No matrix is perfect, but this is pretty good; and it draws authority from the presence of many telling works that are not always textbook familiar. Giacometti's The Nose, 1947, is rarely exhibited, but no modern sculpture speaks more of anguish than this Pinocchio head, its nose protruding like a corroded spear from the cage in which it hangs. Nor can many objects exist that say more about the postwar imagery of brute matter, the ashen protein of a half-dismembered culture, than Lucio Fontana's 49 SC 6, 1949. There are better-known David Smiths than Gondola II, 1964, with its assertive pictorial planes of painted steel that answer to the blunt black ovoids in his friend Robert Motherwell's Elegies to the Spanish Republic, but few that are stronger and more succinct. And to look at Anselmo's Torsion, 1968, consisting of nothing more than 30 meters of flannel screwed into a thick, tense hawser by an iron bar, is to realize afresh how strongly sculpture can affect one's sense of one's own body.

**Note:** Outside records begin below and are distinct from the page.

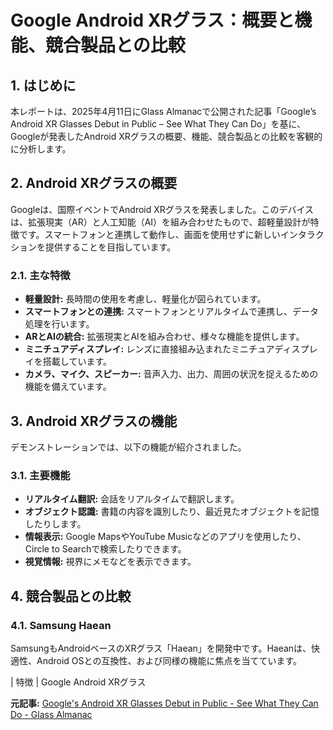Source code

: # Google Android XRグラス：概要と機能、競合製品との比較

## 1. はじめに

本レポートは、2025年4月11日にGlass Almanacで公開された記事「Google’s Android XR Glasses Debut in Public – See What They Can Do」を基に、Googleが発表したAndroid XRグラスの概要、機能、競合製品との比較を客観的に分析します。

## 2. Android XRグラスの概要

Googleは、国際イベントでAndroid XRグラスを発表しました。このデバイスは、拡張現実（AR）と人工知能（AI）を組み合わせたもので、超軽量設計が特徴です。スマートフォンと連携して動作し、画面を使用せずに新しいインタラクションを提供することを目指しています。

### 2.1. 主な特徴

* **軽量設計:** 長時間の使用を考慮し、軽量化が図られています。
* **スマートフォンとの連携:** スマートフォンとリアルタイムで連携し、データ処理を行います。
* **ARとAIの統合:** 拡張現実とAIを組み合わせ、様々な機能を提供します。
* **ミニチュアディスプレイ:** レンズに直接組み込まれたミニチュアディスプレイを搭載しています。
* **カメラ、マイク、スピーカー:** 音声入力、出力、周囲の状況を捉えるための機能を備えています。

## 3. Android XRグラスの機能

デモンストレーションでは、以下の機能が紹介されました。

### 3.1. 主要機能

* **リアルタイム翻訳:** 会話をリアルタイムで翻訳します。
* **オブジェクト認識:** 書籍の内容を識別したり、最近見たオブジェクトを記憶したりします。
* **情報表示:** Google MapsやYouTube Musicなどのアプリを使用したり、Circle to Searchで検索したりできます。
* **視覚情報:** 視界にメモなどを表示できます。

## 4. 競合製品との比較

### 4.1. Samsung Haean

SamsungもAndroidベースのXRグラス「Haean」を開発中です。Haeanは、快適性、Android OSとの互換性、および同様の機能に焦点を当てています。

| 特徴 | Google Android XRグラス 

**元記事:** [Google's Android XR Glasses Debut in Public - See What They Can Do - Glass Almanac](https://glassalmanac.com/googles-android-xr-glasses-debut-in-public-see-what-they-can-do/)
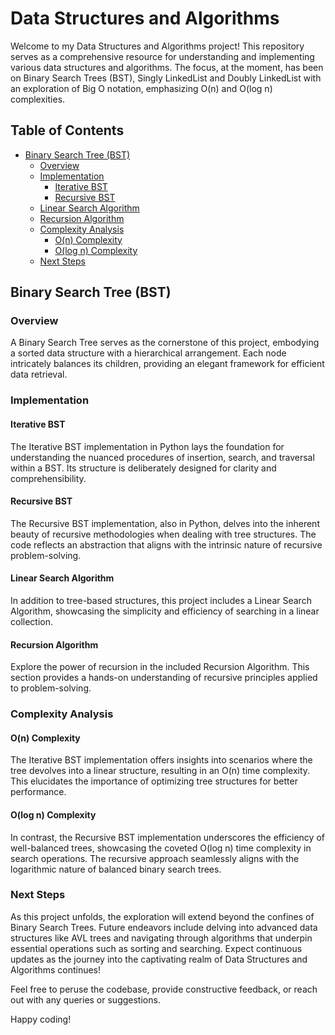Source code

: # Data Structures and Algorithms

Welcome to my Data Structures and Algorithms project! This repository serves as a comprehensive resource for understanding and implementing various data structures and algorithms. The focus, at the moment, has been on Binary Search Trees (BST), Singly LinkedList and Doubly LinkedList with an exploration of Big O notation, emphasizing O(n) and O(log n) complexities.

## Table of Contents

- [Binary Search Tree (BST)](#binary-search-tree-bst)
  - [Overview](#overview)
  - [Implementation](#implementation)
    - [Iterative BST](#iterative-bst)
    - [Recursive BST](#recursive-bst)
  - [Linear Search Algorithm](#linear-search-algorithm)
  - [Recursion Algorithm](#recursion-algorithm)
  - [Complexity Analysis](#complexity-analysis)
    - [O(n) Complexity](#on-complexity)
    - [O(log n) Complexity](#olog-n-complexity)
  - [Next Steps](#next-steps)

## Binary Search Tree (BST)

### Overview

A Binary Search Tree serves as the cornerstone of this project, embodying a sorted data structure with a hierarchical arrangement. Each node intricately balances its children, providing an elegant framework for efficient data retrieval.

### Implementation

#### Iterative BST

The Iterative BST implementation in Python lays the foundation for understanding the nuanced procedures of insertion, search, and traversal within a BST. Its structure is deliberately designed for clarity and comprehensibility.

#### Recursive BST

The Recursive BST implementation, also in Python, delves into the inherent beauty of recursive methodologies when dealing with tree structures. The code reflects an abstraction that aligns with the intrinsic nature of recursive problem-solving.

#### Linear Search Algorithm

In addition to tree-based structures, this project includes a Linear Search Algorithm, showcasing the simplicity and efficiency of searching in a linear collection.

#### Recursion Algorithm

Explore the power of recursion in the included Recursion Algorithm. This section provides a hands-on understanding of recursive principles applied to problem-solving.

### Complexity Analysis

#### O(n) Complexity

The Iterative BST implementation offers insights into scenarios where the tree devolves into a linear structure, resulting in an O(n) time complexity. This elucidates the importance of optimizing tree structures for better performance.

#### O(log n) Complexity

In contrast, the Recursive BST implementation underscores the efficiency of well-balanced trees, showcasing the coveted O(log n) time complexity in search operations. The recursive approach seamlessly aligns with the logarithmic nature of balanced binary search trees.

### Next Steps

As this project unfolds, the exploration will extend beyond the confines of Binary Search Trees. Future endeavors include delving into advanced data structures like AVL trees and navigating through algorithms that underpin essential operations such as sorting and searching. Expect continuous updates as the journey into the captivating realm of Data Structures and Algorithms continues!

Feel free to peruse the codebase, provide constructive feedback, or reach out with any queries or suggestions.

Happy coding!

Such choices are not haphazard. Rowell, 45, has what most curators lack, a discriminating eye that can lay surprises, odd twists and half-noticed comparisons instead of the usual linear plod through the potato field of historical categories. This is not the kind of show where the art looks like an array of slides. Even if you know the works in advance, they still seem fresh. Sculpture ought to be made to look as clear as painting, and that, to its credit, is what the Centre Pompidou has done.